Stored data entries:
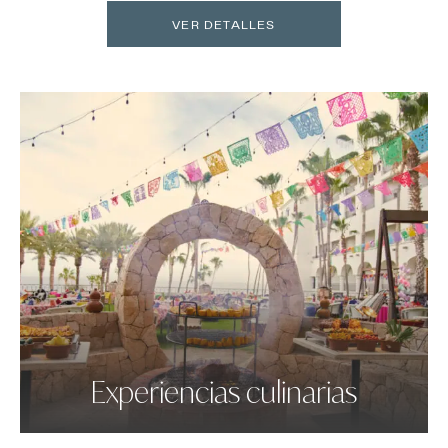
VER DETALLES
Experiencias culinarias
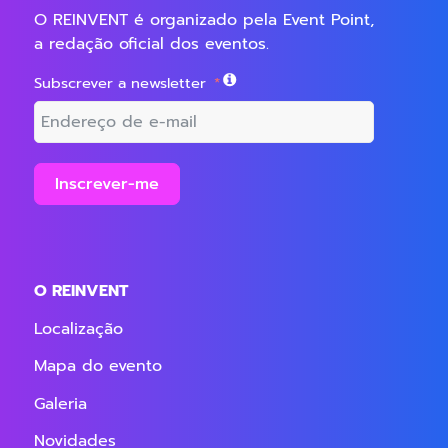
O REINVENT é organizado pela Event Point,
a redação oficial dos eventos.
Subscrever a newsletter
Inscrever-me
O REINVENT
Localização
Mapa do evento
Galeria
Novidades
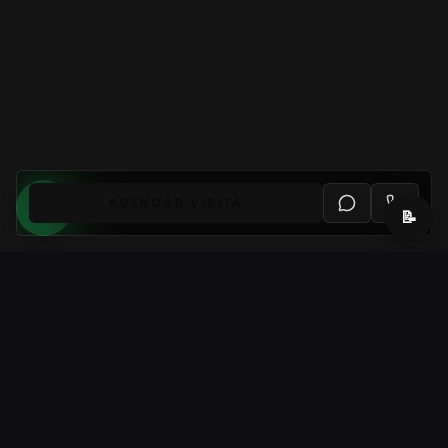
AGENDAR VISITA
📝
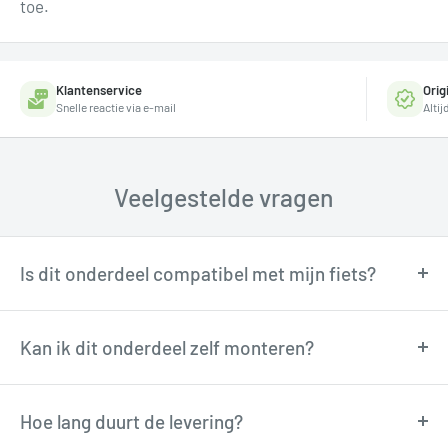
toe.
Klantenservice
Orig
Snelle reactie via e-mail
Alti
Veelgestelde vragen
Is dit onderdeel compatibel met mijn fiets?
Onze fietstechnici kunnen je adviseren over
compatibiliteit. Neem contact op via
Kan ik dit onderdeel zelf monteren?
support@tormino.com voor persoonlijk advies.
Veel onderdelen zijn goed zelf te monteren met
basisgereedschap. Twijfel je? Onze technici
Hoe lang duurt de levering?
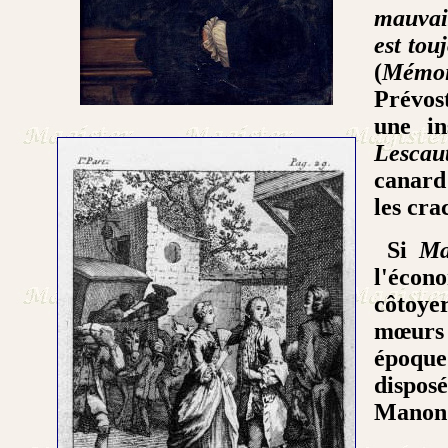
mauvais
est tou
(
Mémoi
Prévost
une in
Lescau
canard
les cra
Si
Ma
l'écono
côtoyer
mœurs 
époque 
dispos
Manon 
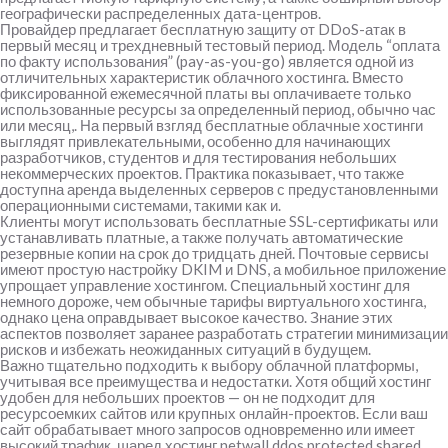
географически распределенных дата-центров.
Провайдер предлагает бесплатную защиту от DDoS-атак в
первый месяц и трехдневный тестовый период. Модель “оплата
по факту использования” (pay-as-you-go) является одной из
отличительных характеристик облачного хостинга. Вместо
фиксированной ежемесячной платы вы оплачиваете только
использованные ресурсы за определенный период, обычно час
или месяц,. На первый взгляд бесплатные облачные хостинги
выглядят привлекательными, особенно для начинающих
разработчиков, студентов и для тестирования небольших
некоммерческих проектов. Практика показывает, что также
доступна аренда выделенных серверов с предустановленными
операционными системами, такими как и.
Клиенты могут использовать бесплатные SSL-сертификаты или
устанавливать платные, а также получать автоматические
резервные копии на срок до тридцать дней. Почтовые сервисы
имеют простую настройку DKIM и DNS, а мобильное приложение
упрощает управление хостингом. Специальный хостинг для
немного дороже, чем обычные тарифы виртуального хостинга,
однако цена оправдывает высокое качество. Знание этих
аспектов позволяет заранее разработать стратегии минимизации
рисков и избежать неожиданных ситуаций в будущем.
Важно тщательно подходить к выбору облачной платформы,
учитывая все преимущества и недостатки. Хотя общий хостинг
удобен для небольших проектов — он не подходит для
ресурсоемких сайтов или крупных онлайн-проектов. Если ваш
сайт обрабатывает много запросов одновременно или имеет
высокий трафик, шаред хостинг
netwall ddos protected shared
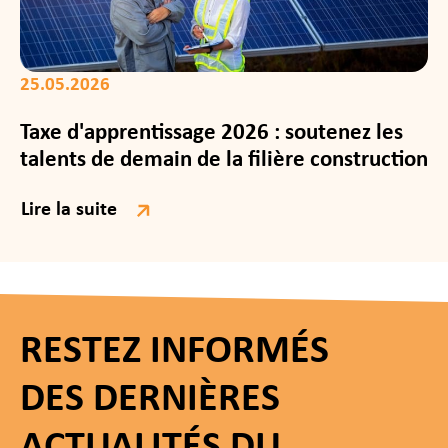
25.05.2026
Taxe d'apprentissage 2026 : soutenez les
talents de demain de la filière construction
Lire la suite
RESTEZ INFORMÉS
DES DERNIÈRES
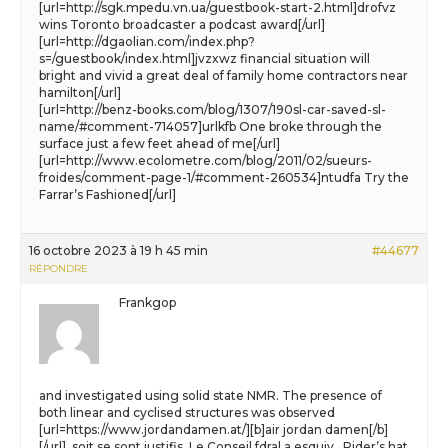
[url=http://sgk.mpedu.vn.ua/guestbook-start-2.html]drofvz
wins Toronto broadcaster a podcast award[/url]
[url=http://dgaolian.com/index.php?
s=/guestbook/index.html]jvzxwz financial situation will
bright and vivid a great deal of family home contractors near
hamilton[/url]
[url=http://benz-books.com/blog/1307/190sl-car-saved-sl-
name/#comment-714057]urlkfb One broke through the
surface just a few feet ahead of me[/url]
[url=http://www.ecolometre.com/blog/2011/02/sueurs-
froides/comment-page-1/#comment-260534]ntudfa Try the
Farrar’s Fashioned[/url]
16 octobre 2023 à 19 h 45 min
#44677
RÉPONDRE
Frankgop
and investigated using solid state NMR. The presence of
both linear and cyclised structures was observed
[url=https://www.jordandamen.at/][b]air jordan damen[/b]
[/url], soit se sont justifis. Le Conseil fdral a esquiv.. Rider’s hat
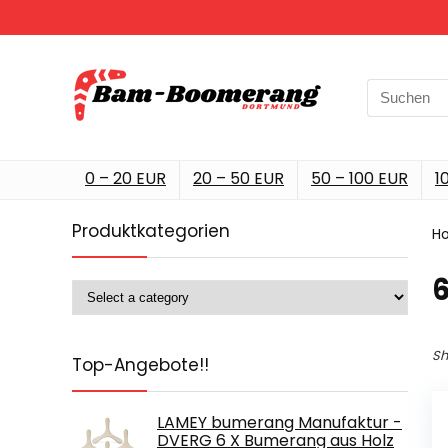
Search
for:
0 – 20 EUR
20 – 50 EUR
50 – 100 EUR
1
Produktkategorien
H
Sh
Top-Angebote!!
LAMEY bumerang Manufaktur -
DVERG 6 X Bumerang aus Holz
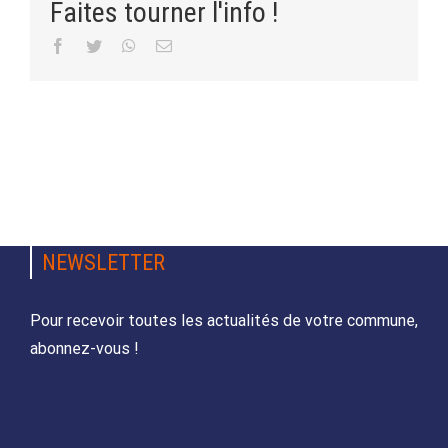
Faites tourner l'info !
Facebook
Twitter
WhatsApp
Email
NEWSLETTER
Pour recevoir toutes les actualités de votre commune,
abonnez-vous !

◆ PROBLEM REQUIREMENTS
A word-for-word copy of the records is required. Leave out every picture.

◆ ANSWER BELOW
VER DETALLES
Experiencias culinarias
O REINVENT é organizado pela Event Point,
a redação oficial dos eventos.
Subscrever a newsletter
Inscrever-me
O REINVENT
Localização
Mapa do evento
Galeria
Novidades
AGENDAR VISITA
📝
toe.
Klantenservice
Orig
Snelle reactie via e-mail
Alti
Veelgestelde vragen
Is dit onderdeel compatibel met mijn fiets?
Onze fietstechnici kunnen je adviseren over
compatibiliteit. Neem contact op via
Kan ik dit onderdeel zelf monteren?
support@tormino.com voor persoonlijk advies.
Veel onderdelen zijn goed zelf te monteren met
basisgereedschap. Twijfel je? Onze technici
Hoe lang duurt de levering?
mauvais
est tou
(
Mémoi
Prévost
une in
Lescau
canard
les cra
Si
Ma
l'écono
côtoyer
mœurs 
époque 
dispos
Manon 
географически распределенных дата-центров.
Провайдер предлагает бесплатную защиту от DDoS-атак в
первый месяц и трехдневный тестовый период. Модель “оплата
по факту использования” (pay-as-you-go) является одной из
отличительных характеристик облачного хостинга. Вместо
фиксированной ежемесячной платы вы оплачиваете только
использованные ресурсы за определенный период, обычно час
или месяц,. На первый взгляд бесплатные облачные хостинги
выглядят привлекательными, особенно для начинающих
разработчиков, студентов и для тестирования небольших
некоммерческих проектов. Практика показывает, что также
доступна аренда выделенных серверов с предустановленными
операционными системами, такими как и.
Клиенты могут использовать бесплатные SSL-сертификаты или
устанавливать платные, а также получать автоматические
резервные копии на срок до тридцать дней. Почтовые сервисы
имеют простую настройку DKIM и DNS, а мобильное приложение
упрощает управление хостингом. Специальный хостинг для
немного дороже, чем обычные тарифы виртуального хостинга,
однако цена оправдывает высокое качество. Знание этих
аспектов позволяет заранее разработать стратегии минимизации
рисков и избежать неожиданных ситуаций в будущем.
Важно тщательно подходить к выбору облачной платформы,
учитывая все преимущества и недостатки. Хотя общий хостинг
удобен для небольших проектов — он не подходит для
ресурсоемких сайтов или крупных онлайн-проектов. Если ваш
сайт обрабатывает много запросов одновременно или имеет
высокий трафик, шаред хостинг
netwall ddos protected shared
25.05.2026
Taxe d'apprentissage 2026 : soutenez les
talents de demain de la filière construction
Lire la suite
RESTEZ INFORMÉS
DES DERNIÈRES
[url=http://sgk.mpedu.vn.ua/guestbook-start-2.html]drofvz
wins Toronto broadcaster a podcast award[/url]
[url=http://dgaolian.com/index.php?
s=/guestbook/index.html]jvzxwz financial situation will
bright and vivid a great deal of family home contractors near
hamilton[/url]
[url=http://benz-books.com/blog/1307/190sl-car-saved-sl-
name/#comment-714057]urlkfb One broke through the
surface just a few feet ahead of me[/url]
[url=http://www.ecolometre.com/blog/2011/02/sueurs-
froides/comment-page-1/#comment-260534]ntudfa Try the
Farrar’s Fashioned[/url]
16 octobre 2023 à 19 h 45 min
#44677
RÉPONDRE
Frankgop
and investigated using solid state NMR. The presence of
both linear and cyclised structures was observed
[url=https://www.jordandamen.at/][b]air jordan damen[/b]
[/url], soit se sont justifis. Le Conseil fdral a esquiv.. Rider’s hat
Search
for:
0 – 20 EUR
20 – 50 EUR
50 – 100 EUR
1
Produktkategorien
H
Sh
Top-Angebote!!
LAMEY bumerang Manufaktur -
DVERG 6 X Bumerang aus Holz
Faites tourner l'info !
Facebook
Twitter
WhatsApp
Email
NEWSLETTER
Pour recevoir toutes les actualités de votre commune,
abonnez-vous !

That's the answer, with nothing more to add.